This second phase of the project ECOMORE have to take into account new strong concerns at international and regional level especially raised at the COP21 that establish a road map for the thinking and action to be taken to limit the effects of climate change. An action plan to limit global warming and therefore the effects on climate events will have impact only in the long run. However, today, extreme weather events are already becoming more frequent and violent; particularly the heavy rains and floods, become increasingly common in Asia.
In this new context, the most significant risks are then represented by waterborne diseases and vector-borne diseases: contamination of waters that are submerged by water contaminated by human and animal, wildlife encroachment wild on human which increases the risk of zoonotic diseases, environmental pathogens spread by runoff water, role of stagnant water after the water recedes for mosquito breeding… Now there is a cascade of interactions as urbanization, deforestation and agricultural intensification, resulting from economic development, may amplify the impact of climate deregulations.
Public Health concern
A project on re-emergence of neglected diseases. It aims to identify the risk of emergence or re-emergence of diseases in areas with rapid urbanization, ecosystems greatly modified especially during extreme weather events. During flooding, contamination of populations can occur by ingesting contaminated drinking water but also by contact with water; of course the water-borne diseases will be targeted as well as diseases whose development cycle is favored by the trickling, residual standing water or sometimes indirectly, when a vector or vertebrate amplifier operates in the transmission cycle. The project will pay special attention to the fact that while some diseases are studied, others are rather considered neglected diseases or even if they have a control plan, it is not necessarily suited to extreme weather circumstance. The study will take into account the fact that some of these diseases are acute and immediately subsequent to the climatic event and others are deferred because they require a vector or a development cycle. All these parameters should be considered in order to recommend reasoned action plans in short and medium term.
Relevance of the project
It is proposed to implement a climate service which aims to map the risk of dengue and leptospirosis transmission in the targeted countries, which experienced several dengue and leptospirosis outbreaks within the last decade and also to estimate the evolution of those risks under climate change from the IPCC (Intergovernmental Panel on Climate Change) climate multi-model database for different emission scenarios in order to determine if dengue, leptospirosis and vectors can spread outside their current boundaries.

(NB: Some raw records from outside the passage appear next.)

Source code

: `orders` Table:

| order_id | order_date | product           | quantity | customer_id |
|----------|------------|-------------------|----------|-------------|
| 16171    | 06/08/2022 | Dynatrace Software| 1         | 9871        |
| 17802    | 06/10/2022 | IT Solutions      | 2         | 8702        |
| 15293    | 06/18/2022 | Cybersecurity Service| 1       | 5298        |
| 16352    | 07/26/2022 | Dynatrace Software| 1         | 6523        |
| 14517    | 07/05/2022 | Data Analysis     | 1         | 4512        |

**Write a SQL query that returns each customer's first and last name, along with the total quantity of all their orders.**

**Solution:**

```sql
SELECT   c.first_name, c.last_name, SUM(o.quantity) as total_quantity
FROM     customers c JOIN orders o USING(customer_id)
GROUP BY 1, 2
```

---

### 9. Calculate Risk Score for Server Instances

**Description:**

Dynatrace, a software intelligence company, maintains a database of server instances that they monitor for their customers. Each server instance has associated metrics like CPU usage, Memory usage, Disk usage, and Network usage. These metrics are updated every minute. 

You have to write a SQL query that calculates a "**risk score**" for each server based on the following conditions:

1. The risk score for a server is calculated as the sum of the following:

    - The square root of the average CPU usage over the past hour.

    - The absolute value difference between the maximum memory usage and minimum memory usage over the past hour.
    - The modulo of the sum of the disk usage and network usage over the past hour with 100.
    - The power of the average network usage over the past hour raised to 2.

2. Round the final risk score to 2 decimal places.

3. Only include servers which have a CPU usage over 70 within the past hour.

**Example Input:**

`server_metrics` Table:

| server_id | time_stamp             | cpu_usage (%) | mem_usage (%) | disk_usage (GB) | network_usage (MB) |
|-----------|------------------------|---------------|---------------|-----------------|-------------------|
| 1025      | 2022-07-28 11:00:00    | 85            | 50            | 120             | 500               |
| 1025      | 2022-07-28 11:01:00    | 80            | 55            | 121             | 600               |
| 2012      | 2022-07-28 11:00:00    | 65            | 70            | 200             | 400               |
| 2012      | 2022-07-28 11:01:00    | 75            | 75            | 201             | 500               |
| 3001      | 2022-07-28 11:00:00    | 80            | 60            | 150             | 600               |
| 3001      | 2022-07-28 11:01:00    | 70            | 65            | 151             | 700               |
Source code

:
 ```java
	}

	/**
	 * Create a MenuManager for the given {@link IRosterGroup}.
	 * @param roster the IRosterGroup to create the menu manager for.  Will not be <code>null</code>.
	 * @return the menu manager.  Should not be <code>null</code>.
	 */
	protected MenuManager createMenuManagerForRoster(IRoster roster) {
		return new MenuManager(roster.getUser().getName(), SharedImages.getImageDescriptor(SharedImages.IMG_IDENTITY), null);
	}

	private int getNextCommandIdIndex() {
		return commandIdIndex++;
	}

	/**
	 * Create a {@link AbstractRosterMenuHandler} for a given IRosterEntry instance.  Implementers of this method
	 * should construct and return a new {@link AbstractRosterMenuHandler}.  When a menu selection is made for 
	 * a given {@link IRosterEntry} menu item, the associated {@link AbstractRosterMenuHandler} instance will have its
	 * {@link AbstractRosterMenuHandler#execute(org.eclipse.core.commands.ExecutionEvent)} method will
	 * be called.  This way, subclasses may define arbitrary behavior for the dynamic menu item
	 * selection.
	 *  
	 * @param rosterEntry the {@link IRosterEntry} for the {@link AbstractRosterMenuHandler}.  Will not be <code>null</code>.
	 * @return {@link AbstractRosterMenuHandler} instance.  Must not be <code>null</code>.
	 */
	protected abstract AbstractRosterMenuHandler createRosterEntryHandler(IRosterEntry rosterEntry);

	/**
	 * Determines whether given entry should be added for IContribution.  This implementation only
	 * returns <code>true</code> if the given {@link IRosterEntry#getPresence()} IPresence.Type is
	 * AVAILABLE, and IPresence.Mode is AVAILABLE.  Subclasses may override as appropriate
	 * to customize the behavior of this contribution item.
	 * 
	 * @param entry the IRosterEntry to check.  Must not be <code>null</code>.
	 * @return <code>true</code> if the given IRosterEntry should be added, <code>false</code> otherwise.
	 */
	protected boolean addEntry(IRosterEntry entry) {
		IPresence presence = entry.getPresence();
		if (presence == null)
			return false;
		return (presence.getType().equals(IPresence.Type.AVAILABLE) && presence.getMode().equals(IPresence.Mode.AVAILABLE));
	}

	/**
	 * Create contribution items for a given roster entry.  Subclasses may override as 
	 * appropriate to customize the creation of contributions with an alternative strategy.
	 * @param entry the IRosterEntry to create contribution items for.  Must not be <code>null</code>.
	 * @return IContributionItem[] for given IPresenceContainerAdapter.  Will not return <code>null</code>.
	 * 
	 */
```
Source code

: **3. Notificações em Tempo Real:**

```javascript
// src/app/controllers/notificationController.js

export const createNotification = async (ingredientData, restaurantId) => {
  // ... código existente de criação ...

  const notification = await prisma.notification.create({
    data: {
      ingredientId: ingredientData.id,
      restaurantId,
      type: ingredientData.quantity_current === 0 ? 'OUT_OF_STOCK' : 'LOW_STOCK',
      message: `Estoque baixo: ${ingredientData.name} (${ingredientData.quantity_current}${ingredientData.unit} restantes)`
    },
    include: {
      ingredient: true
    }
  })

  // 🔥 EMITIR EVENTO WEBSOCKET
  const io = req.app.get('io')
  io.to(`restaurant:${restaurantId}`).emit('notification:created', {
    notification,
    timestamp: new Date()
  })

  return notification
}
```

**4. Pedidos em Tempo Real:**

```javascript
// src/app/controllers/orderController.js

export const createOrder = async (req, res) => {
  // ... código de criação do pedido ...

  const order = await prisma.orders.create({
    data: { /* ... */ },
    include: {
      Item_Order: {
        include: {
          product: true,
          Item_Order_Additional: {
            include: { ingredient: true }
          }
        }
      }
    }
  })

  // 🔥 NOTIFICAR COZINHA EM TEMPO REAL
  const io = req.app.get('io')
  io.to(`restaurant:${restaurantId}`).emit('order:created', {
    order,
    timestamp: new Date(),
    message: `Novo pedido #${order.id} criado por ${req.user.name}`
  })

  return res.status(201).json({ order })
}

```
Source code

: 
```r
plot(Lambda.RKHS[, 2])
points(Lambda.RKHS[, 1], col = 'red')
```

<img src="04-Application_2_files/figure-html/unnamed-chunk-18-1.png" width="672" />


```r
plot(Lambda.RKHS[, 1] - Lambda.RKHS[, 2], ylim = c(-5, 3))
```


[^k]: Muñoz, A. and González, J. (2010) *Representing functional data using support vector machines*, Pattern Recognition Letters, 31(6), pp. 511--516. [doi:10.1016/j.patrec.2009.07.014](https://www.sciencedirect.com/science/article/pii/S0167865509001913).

The approach is based on technologies developed for landscape epidemiology, it seems appropriate to adapt this technology into operative studies allowing health authorities to develop viable alternative strategies for controlling vectors, to monitor and anticipate vector-borne diseases and water borne diseases spread and to raise awareness in the population, enabling surveillance, saving time and saving costs.
The study is connected to one sub-goal of the third Global Goals for Sustainable Development web services to monitor diseases related to health and well-being: “Strengthen the capacity of partner countries for early warning, risk reduction and management of national and global health risks”.
Identification of key climate and environmental factors for vector-borne and water-borne diseases dynamic (outbreaks /emergence) and spatio-temporal variability of vectors
Modelling of leptospirosis, dengue and vector risk based on climate and environmental factors
Analysis of climate change scenarios and future evolution of key climate factors for disease dynamics
Analysis of scenarios of climate change impacts on disease dynamics and attenuation / adaptation potential
Decision Support Tool for leptospirosis and dengue risk management
By means of empirical and satellite data and a history of events it is possible to map the level of risk of a certain zone based on the geographic area. The resulting maps are drawn for specific weather events.